The reader added, “Clinicians and researchers were dissatisfied for a long time, but it took years to gather overwhelming evidence demonstrating what causes the disease and then to kickstart a process under the auspices of several multinational scientific societies and come up with something consensually agreed upon by a large number of clinician researchers.”

“Now you can tell your patient that he has metabolic liver disease instead of telling him that the problem at the root of his disease is that he is not drinking alcohol (nonalcoholic steatohepatitis). So, again, it is not so much about changing a name but about redefining diagnostic criteria and a nosological framework,” the reader wrote.

Other readers responded to the defender:

“This nomenclature issue has been churned for 20+ years? Well, the mountain has labored heavily, and given birth to a mouse,” one said.

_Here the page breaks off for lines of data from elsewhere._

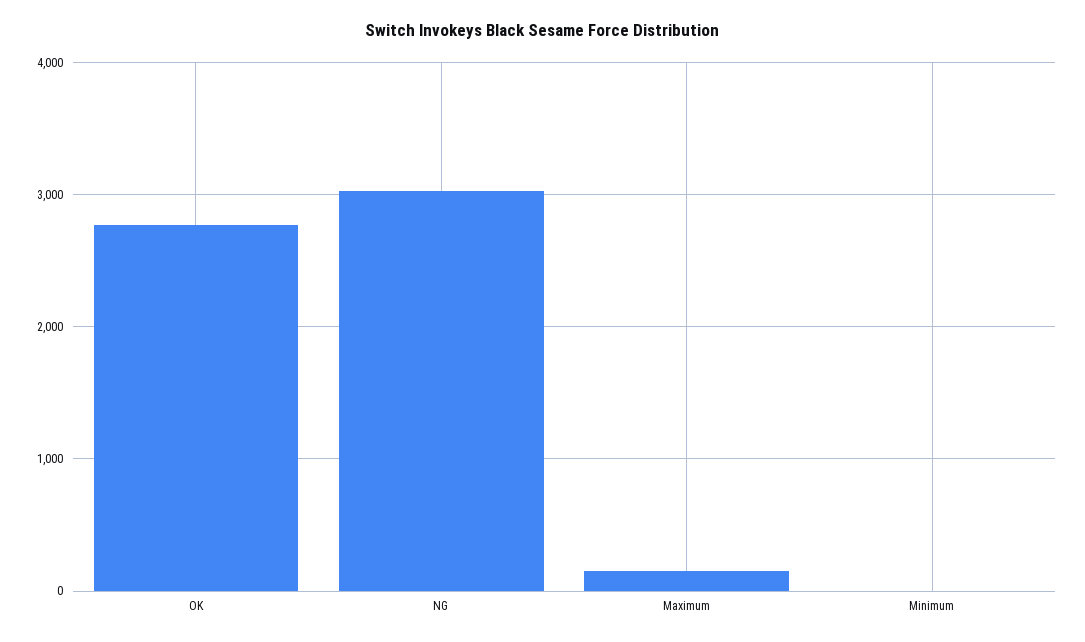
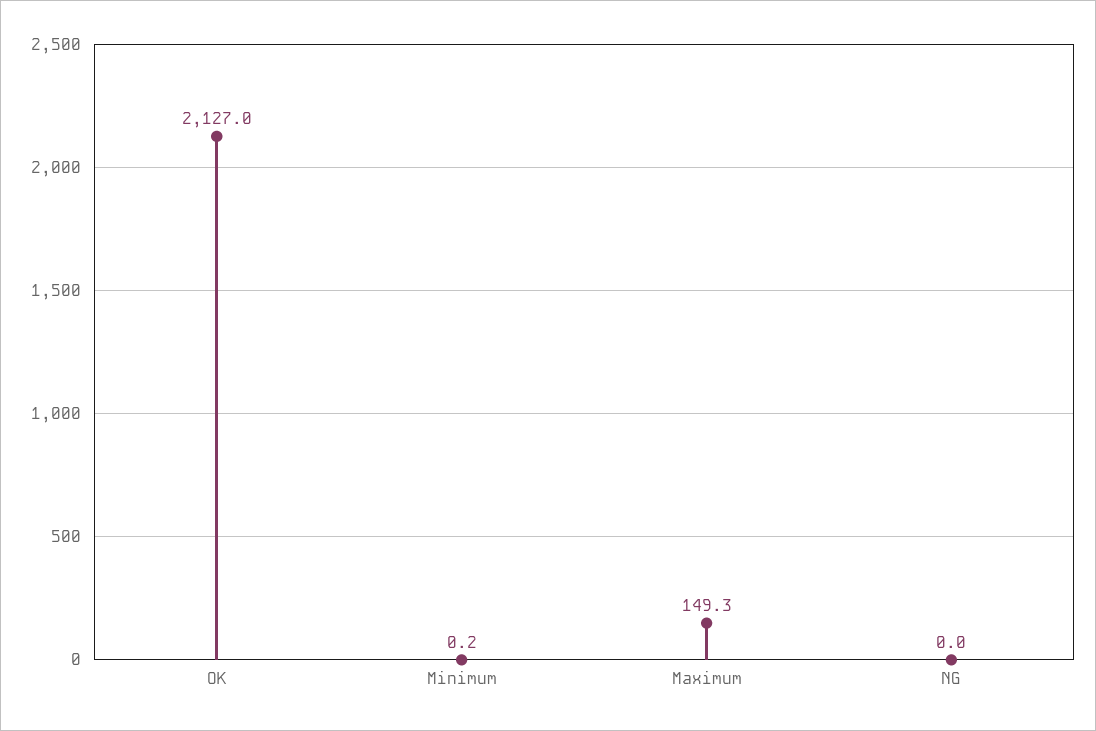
OK: 2800 -> 2127
NG: 3000 -> 0

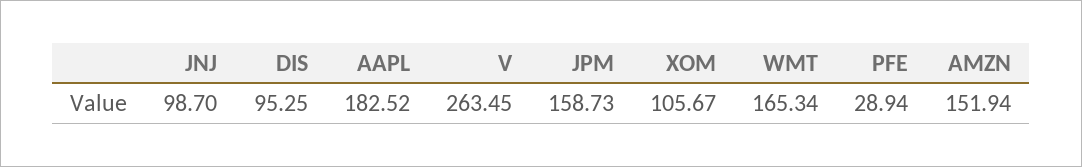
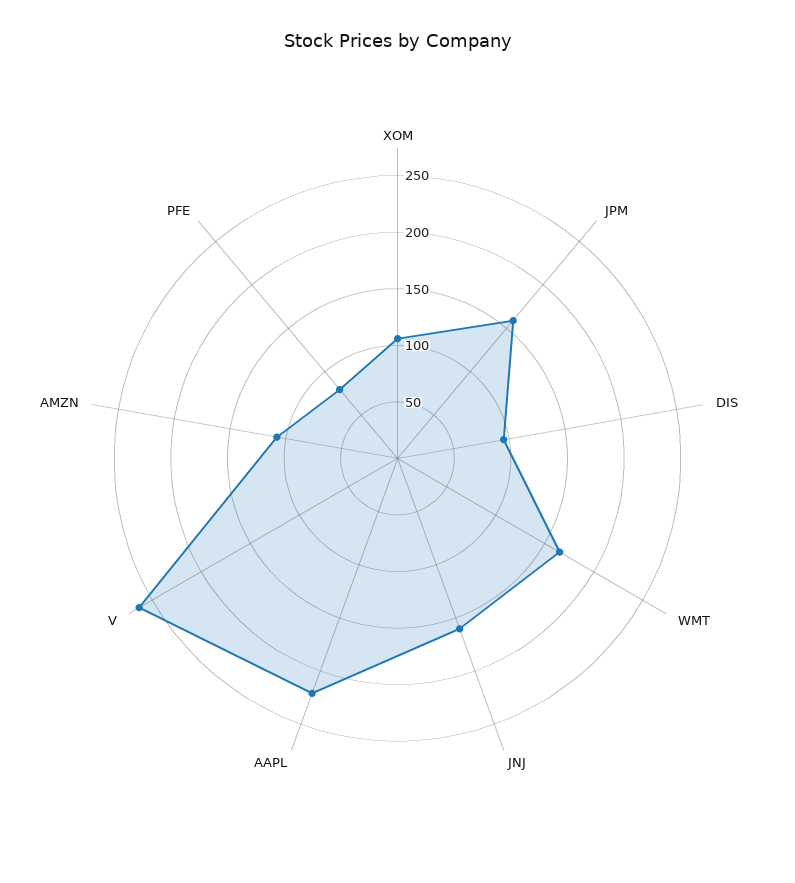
JNJ: 98.7 -> 160
AAPL: 182.52 -> 220
PFE: 28.94 -> 80
AMZN: 151.94 -> 110

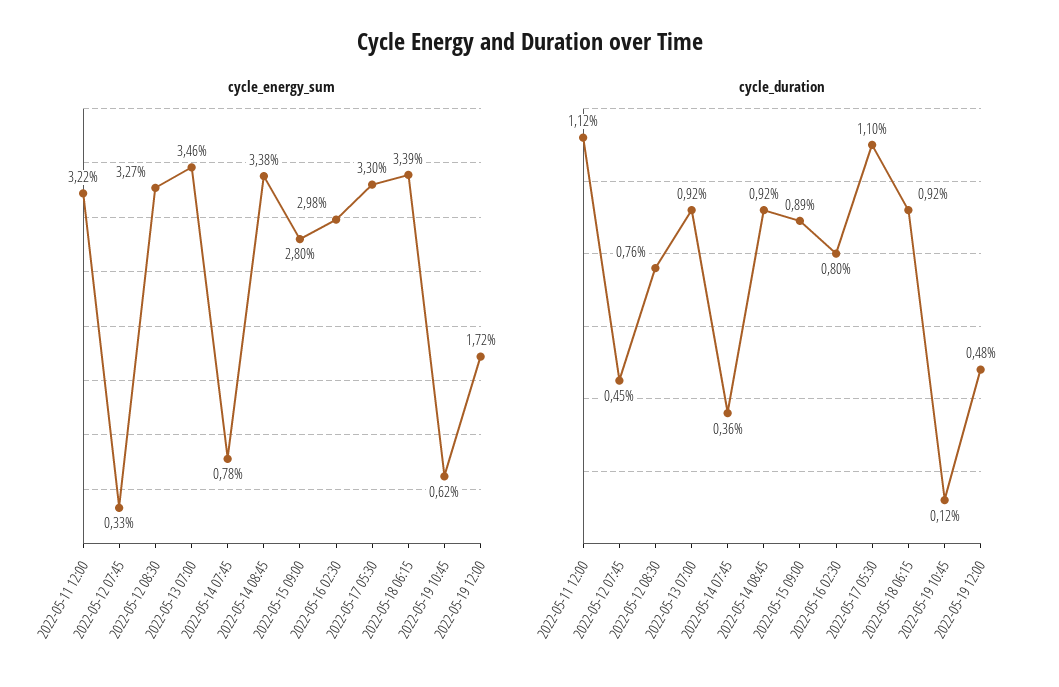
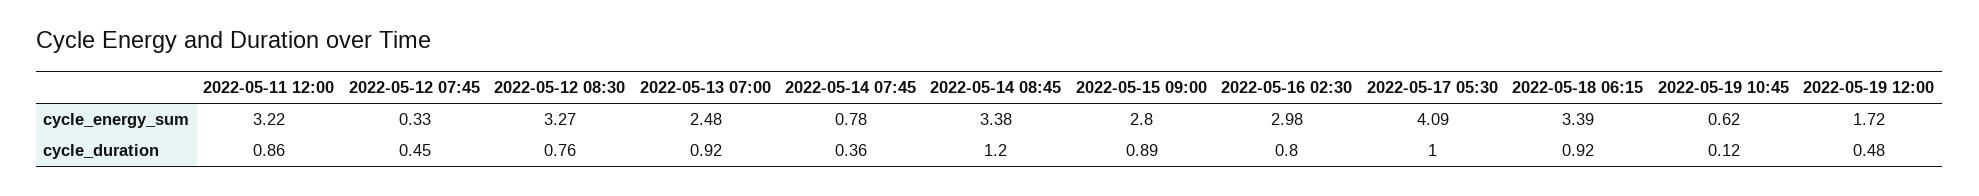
cycle_energy_sum, 2022-05-13 07:00: 3.46 -> 2.48
cycle_energy_sum, 2022-05-17 05:30: 3.3 -> 4.09
cycle_duration, 2022-05-11 12:00: 1.12 -> 0.86
cycle_duration, 2022-05-14 08:45: 0.92 -> 1.2
cycle_duration, 2022-05-17 05:30: 1.1 -> 1

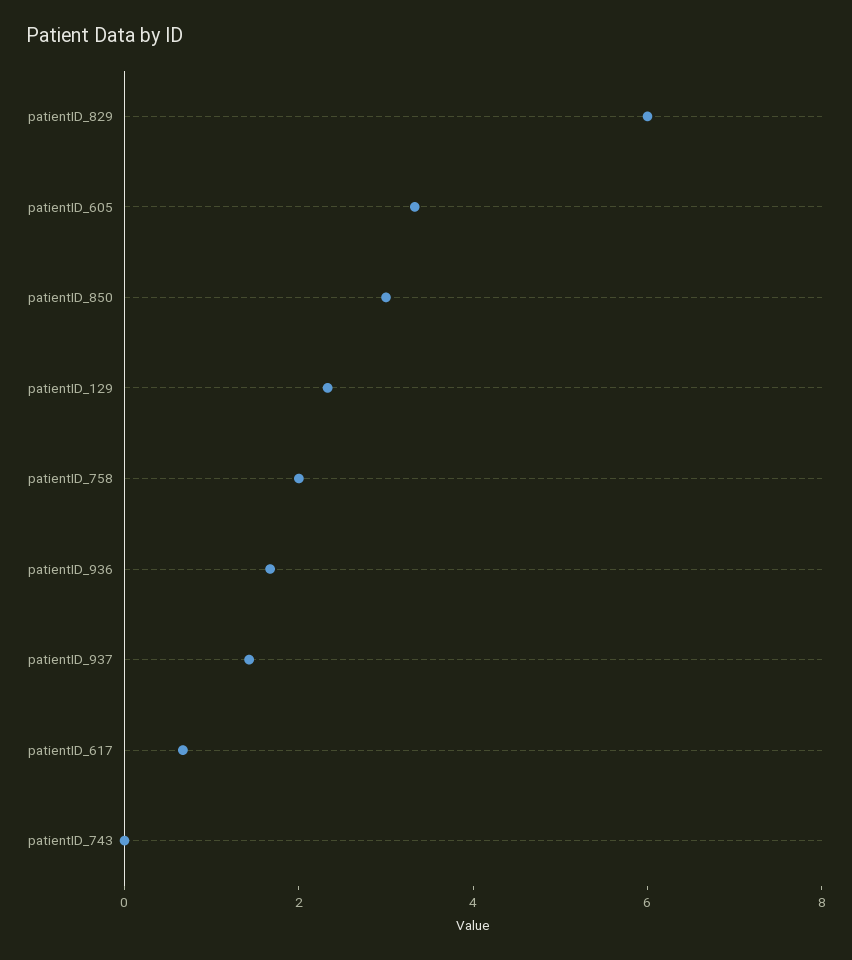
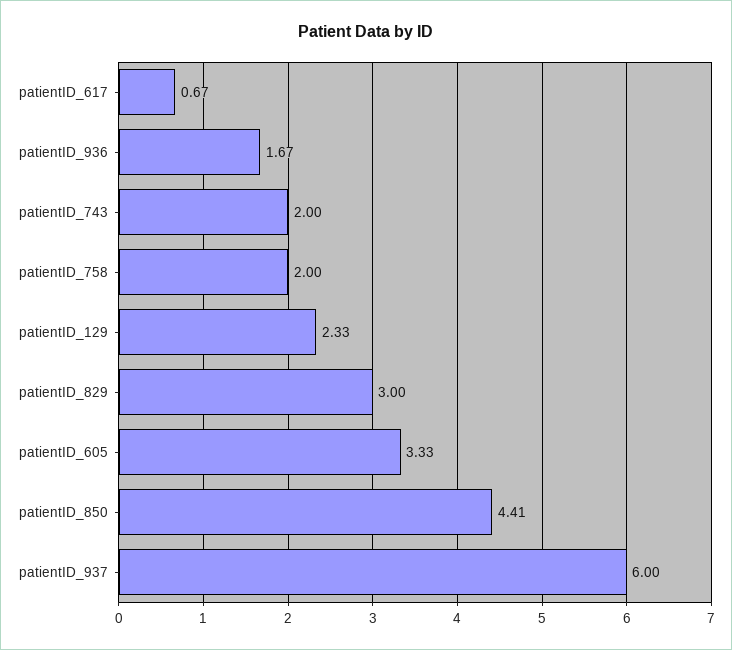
patientID_829: 6 -> 3
patientID_850: 3 -> 4.41
patientID_937: 1.5 -> 6
patientID_743: 0 -> 2

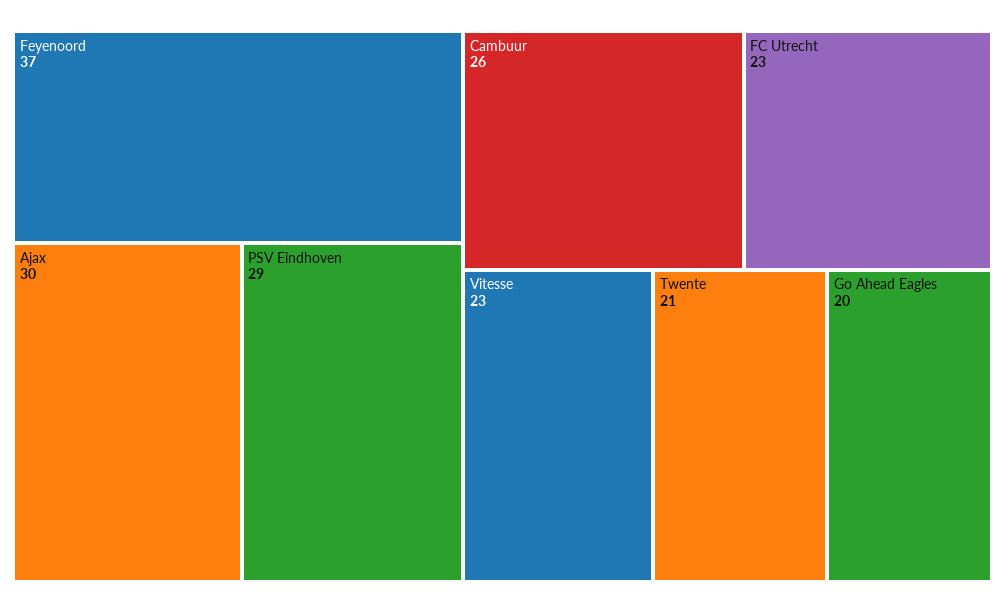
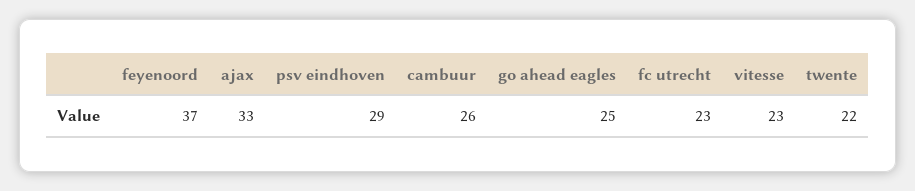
Ajax: 30 -> 33
Twente: 21 -> 22
Go Ahead Eagles: 20 -> 25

“Still, how is this going to help in the clinical management? The whole gamut of conditions are evaluated and treated as a whole, not in isolation,” a general practitioner in India said. “If someone has a risk factor or not, continuous follow-up is required as a whole, whether it’s nonalcoholic or alcoholic, or whatever term is coined up.”

Finally, a family practitioner commented, “It just rolls off the tongue, doesn’t it? But I have to admit, it’s the one place where ‘persons’ from 56 countries can get together and agree on something. Not even politicians can do that! Me, I’m sticking with NAFLD.”